Dennis M. Woodside: Sure. So on CX, there are really three drivers of growth over the last couple of quarters. One is just improved rigor in the sales and marketing motion in driving growth. The second is we made some product changes that encouraged customers that were on free plans to convert to paid plans. Now these are relatively small customers but we did have a large free user base that we changed the plans on so that we used to have — be able to have a fairly large number of free users on a given plan. We limited the number of users because it ought to be more of a trial, not a perpetual free product. We limited the time that they can use the product for it. That led to a bunch of conversions from free to paid plans. And then the third lever is AI, where AI is part of every discussion and is motivating conversations with us.

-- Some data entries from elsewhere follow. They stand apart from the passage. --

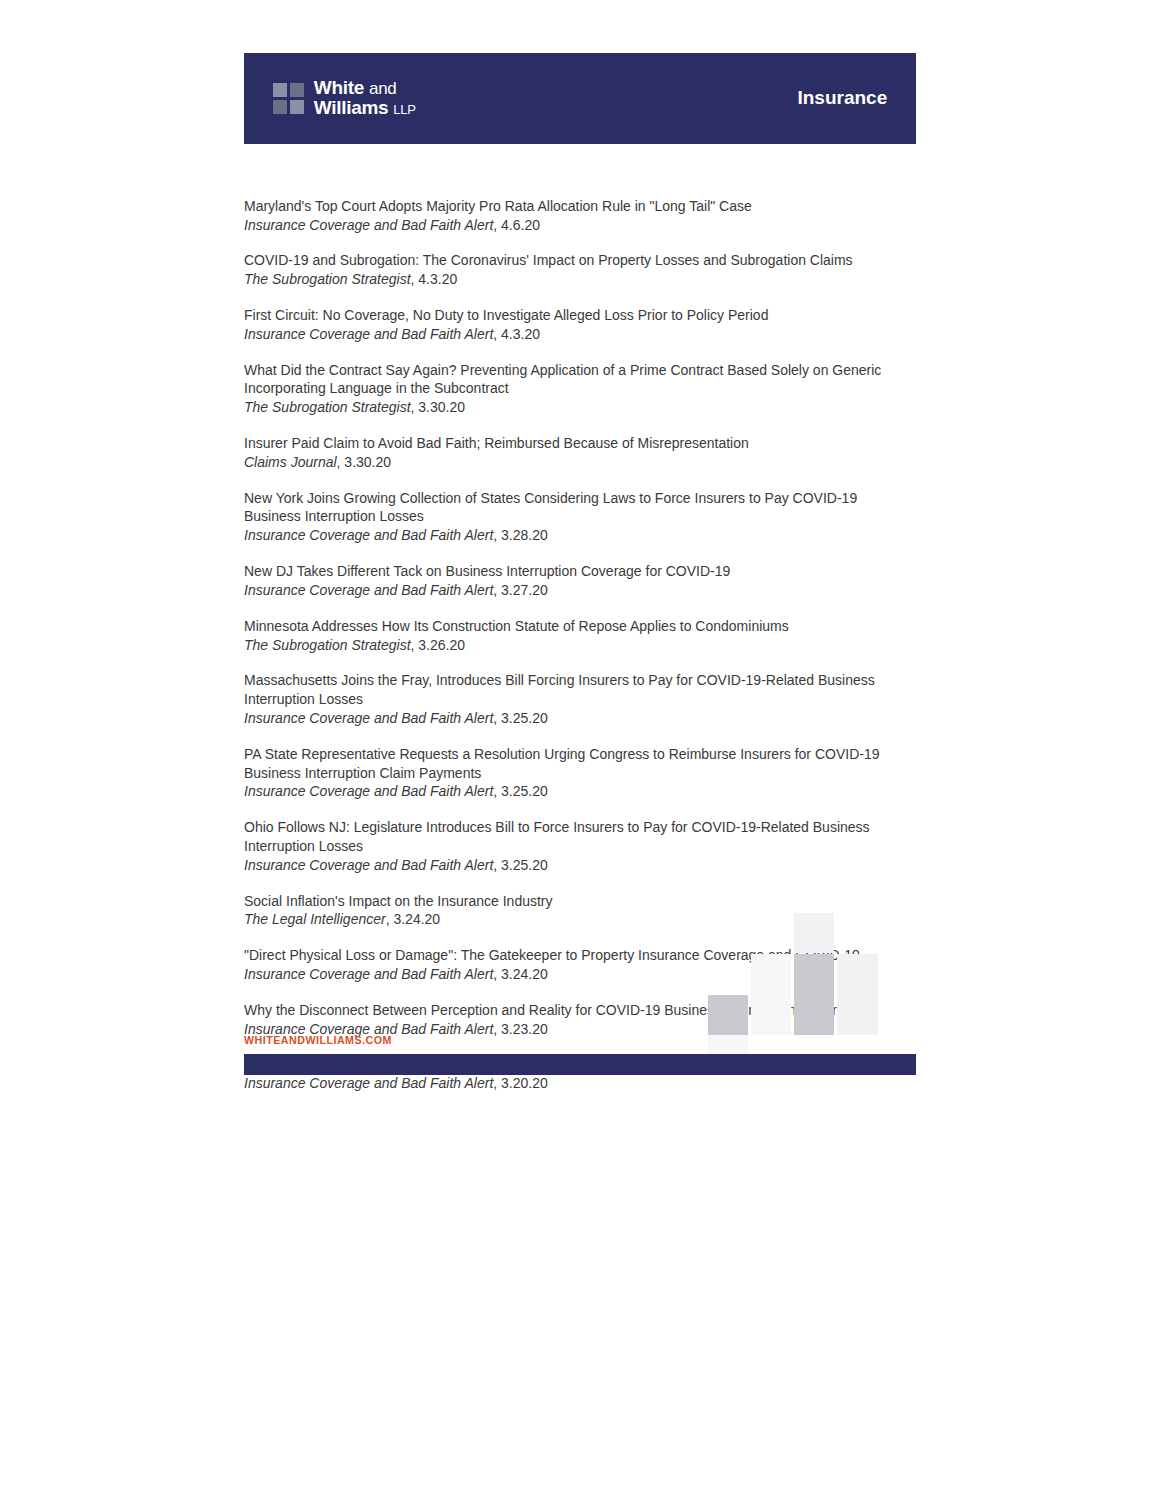White and
Williams LLP
Insurance
Maryland's Top Court Adopts Majority Pro Rata Allocation Rule in "Long Tail" Case
Insurance Coverage and Bad Faith Alert, 4.6.20
COVID-19 and Subrogation: The Coronavirus' Impact on Property Losses and Subrogation Claims
The Subrogation Strategist, 4.3.20
First Circuit: No Coverage, No Duty to Investigate Alleged Loss Prior to Policy Period
Insurance Coverage and Bad Faith Alert, 4.3.20
What Did the Contract Say Again? Preventing Application of a Prime Contract Based Solely on Generic Incorporating Language in the Subcontract
The Subrogation Strategist, 3.30.20
Insurer Paid Claim to Avoid Bad Faith; Reimbursed Because of Misrepresentation
Claims Journal, 3.30.20
New York Joins Growing Collection of States Considering Laws to Force Insurers to Pay COVID-19 Business Interruption Losses
Insurance Coverage and Bad Faith Alert, 3.28.20
New DJ Takes Different Tack on Business Interruption Coverage for COVID-19
Insurance Coverage and Bad Faith Alert, 3.27.20
Minnesota Addresses How Its Construction Statute of Repose Applies to Condominiums
The Subrogation Strategist, 3.26.20
Massachusetts Joins the Fray, Introduces Bill Forcing Insurers to Pay for COVID-19-Related Business Interruption Losses
Insurance Coverage and Bad Faith Alert, 3.25.20
PA State Representative Requests a Resolution Urging Congress to Reimburse Insurers for COVID-19 Business Interruption Claim Payments
Insurance Coverage and Bad Faith Alert, 3.25.20
Ohio Follows NJ: Legislature Introduces Bill to Force Insurers to Pay for COVID-19-Related Business Interruption Losses
Insurance Coverage and Bad Faith Alert, 3.25.20
Social Inflation's Impact on the Insurance Industry
The Legal Intelligencer, 3.24.20
"Direct Physical Loss or Damage": The Gatekeeper to Property Insurance Coverage and COVID-19
Insurance Coverage and Bad Faith Alert, 3.24.20
Why the Disconnect Between Perception and Reality for COVID-19 Business Interruption Coverage?
Insurance Coverage and Bad Faith Alert, 3.23.20
Insurer Owes Defense Despite "Extrinsic Evidence," New York Court Holds
Insurance Coverage and Bad Faith Alert, 3.20.20
WHITEANDWILLIAMS.COM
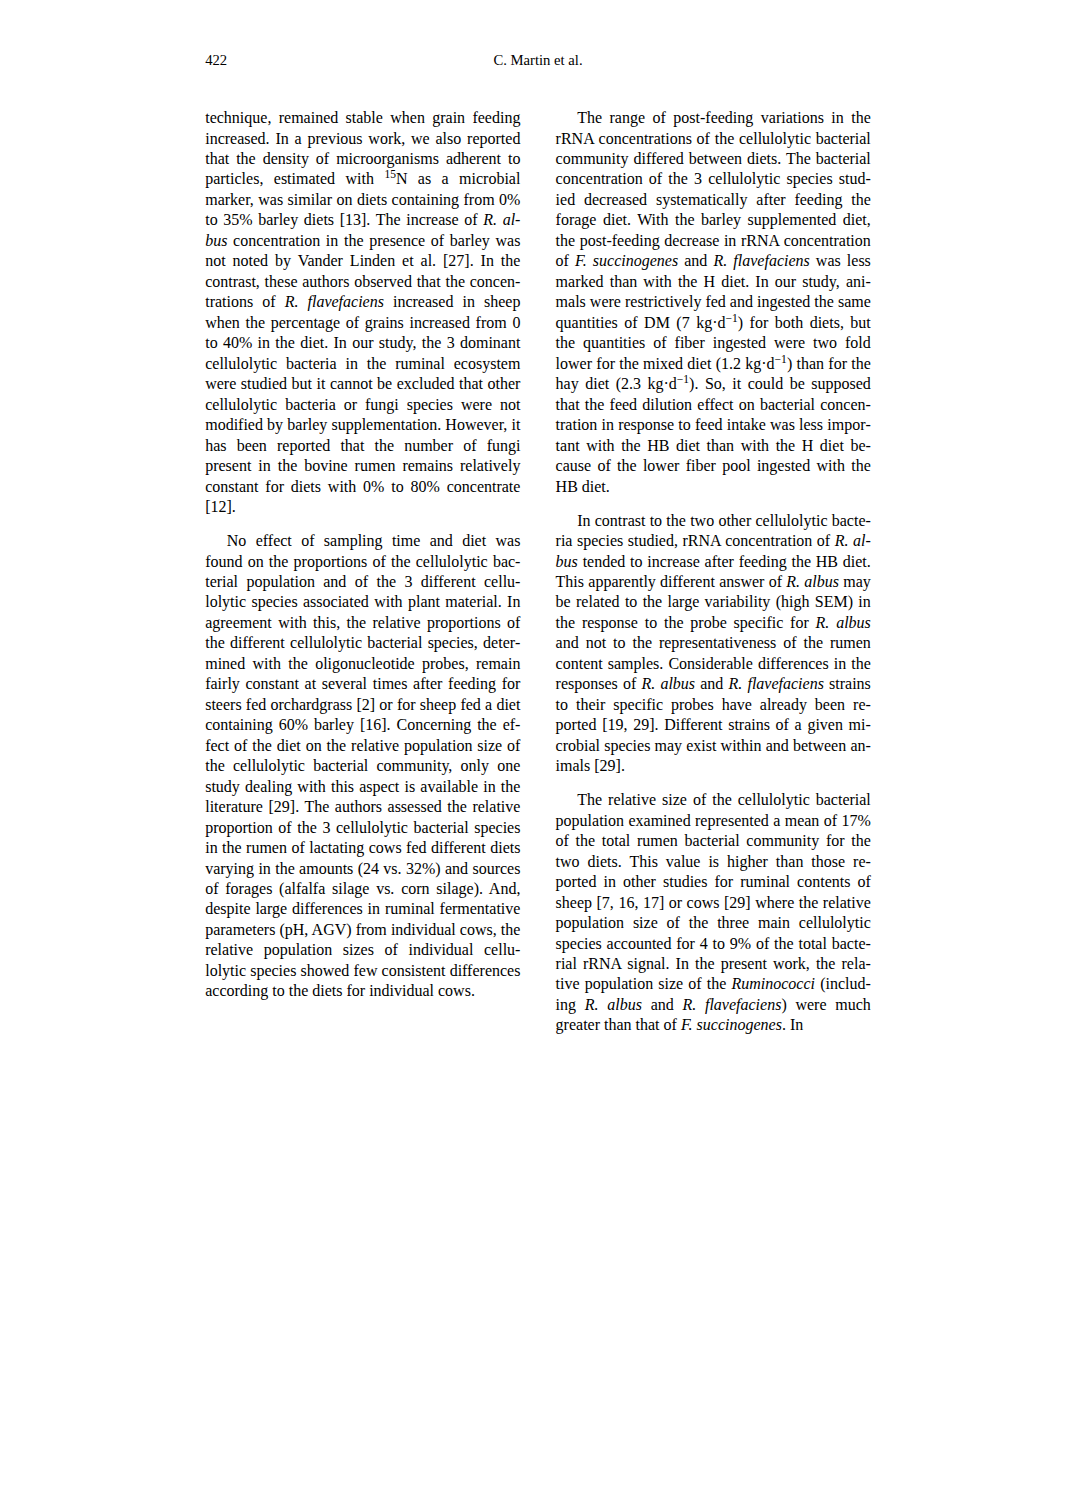422
C. Martin et al.
technique, remained stable when grain feeding increased. In a previous work, we also reported that the density of microorganisms adherent to particles, estimated with 15N as a microbial marker, was similar on diets containing from 0% to 35% barley diets [13]. The increase of R. albus concentration in the presence of barley was not noted by Vander Linden et al. [27]. In the contrast, these authors observed that the concentrations of R. flavefaciens increased in sheep when the percentage of grains increased from 0 to 40% in the diet. In our study, the 3 dominant cellulolytic bacteria in the ruminal ecosystem were studied but it cannot be excluded that other cellulolytic bacteria or fungi species were not modified by barley supplementation. However, it has been reported that the number of fungi present in the bovine rumen remains relatively constant for diets with 0% to 80% concentrate [12].
No effect of sampling time and diet was found on the proportions of the cellulolytic bacterial population and of the 3 different cellulolytic species associated with plant material. In agreement with this, the relative proportions of the different cellulolytic bacterial species, determined with the oligonucleotide probes, remain fairly constant at several times after feeding for steers fed orchardgrass [2] or for sheep fed a diet containing 60% barley [16]. Concerning the effect of the diet on the relative population size of the cellulolytic bacterial community, only one study dealing with this aspect is available in the literature [29]. The authors assessed the relative proportion of the 3 cellulolytic bacterial species in the rumen of lactating cows fed different diets varying in the amounts (24 vs. 32%) and sources of forages (alfalfa silage vs. corn silage). And, despite large differences in ruminal fermentative parameters (pH, AGV) from individual cows, the relative population sizes of individual cellulolytic species showed few consistent differences according to the diets for individual cows.
The range of post-feeding variations in the rRNA concentrations of the cellulolytic bacterial community differed between diets. The bacterial concentration of the 3 cellulolytic species studied decreased systematically after feeding the forage diet. With the barley supplemented diet, the post-feeding decrease in rRNA concentration of F. succinogenes and R. flavefaciens was less marked than with the H diet. In our study, animals were restrictively fed and ingested the same quantities of DM (7 kg·d−1) for both diets, but the quantities of fiber ingested were two fold lower for the mixed diet (1.2 kg·d−1) than for the hay diet (2.3 kg·d−1). So, it could be supposed that the feed dilution effect on bacterial concentration in response to feed intake was less important with the HB diet than with the H diet because of the lower fiber pool ingested with the HB diet.
In contrast to the two other cellulolytic bacteria species studied, rRNA concentration of R. albus tended to increase after feeding the HB diet. This apparently different answer of R. albus may be related to the large variability (high SEM) in the response to the probe specific for R. albus and not to the representativeness of the rumen content samples. Considerable differences in the responses of R. albus and R. flavefaciens strains to their specific probes have already been reported [19, 29]. Different strains of a given microbial species may exist within and between animals [29].
The relative size of the cellulolytic bacterial population examined represented a mean of 17% of the total rumen bacterial community for the two diets. This value is higher than those reported in other studies for ruminal contents of sheep [7, 16, 17] or cows [29] where the relative population size of the three main cellulolytic species accounted for 4 to 9% of the total bacterial rRNA signal. In the present work, the relative population size of the Ruminococci (including R. albus and R. flavefaciens) were much greater than that of F. succinogenes. In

So all that’s great. On the larger account side, when we last — I think we’re — we talked about this in the past, but about half of our top 50 accounts are using both CX and EX roughly half. So at the large end of the space, we’ve got pretty good cross-sell. It’s kind of the the mid-tier and the long tail where we need to do a better job of driving that cross-sell over time. And that’s really a program that we have ongoing. So we do think that there’s opportunity there as well.
Operator: Our next question comes from the line of Taylor McGinnis with UBS.
Taylor Anne McGinnis: Tayler, if I look at the midpoint of the 4Q guide, it implies about a 130 basis point or so acceleration in revs growth on a constant currency basis. So — just curious what are the drivers behind improving growth in 4Q? And then similarly, if I look at the implied operating margin guide for 4Q, it looks a bit lower than what you were previously expecting. So can you provide — any additional color there? And what these exit rates potentially mean for 2026?
Tyler R. Sloat: Sure. So on the second one on the operating margin, yes, we brought through $12 million from our beat, but we also called out in the call that we are going to make some investments in the back half of the year. Some of it is timing, some of it is headcount related, things that hires that we didn’t get the full quarter of expense and things like that. So some of the brand stuff that we just mentioned and in general, investments in the go-to-market side that we think are the right thing to do because we see there’s a huge opportunity. And so from an operating margin perspective, yes, we said there’s going to be a little bit of spend increase in the back half. Going into next year, we haven’t given any kind of vision into next year.
But I hope you guys can see we’ve been running the business very efficiently. We’re going to continue to do so, but we will invest in growth. On the revenue side, I mean, our forecast for the remainder of the year are reflective of everything we see right now, and we actually have had a really good Q1 and Q2. And from a pipeline perspective and expectations for Q3 and Q4, we built all of that in. And we’re positive on the business right now and both on the CX and on the EX side.
Dennis M. Woodside: And just on that, just remember, Q4 is our biggest quarter for EX and for field where the business is skewing more and more towards EX, towards field — and we’ve got some visibility into the pipeline for Q4. We certainly know where we are in this quarter. So all that’s reflected in the guide and that there is a bit of acceleration from a billing standpoint in there.
Operator: And I’m currently showing no further questions at this time. Thank you all for your participation. This does conclude today’s conference call. You may now disconnect.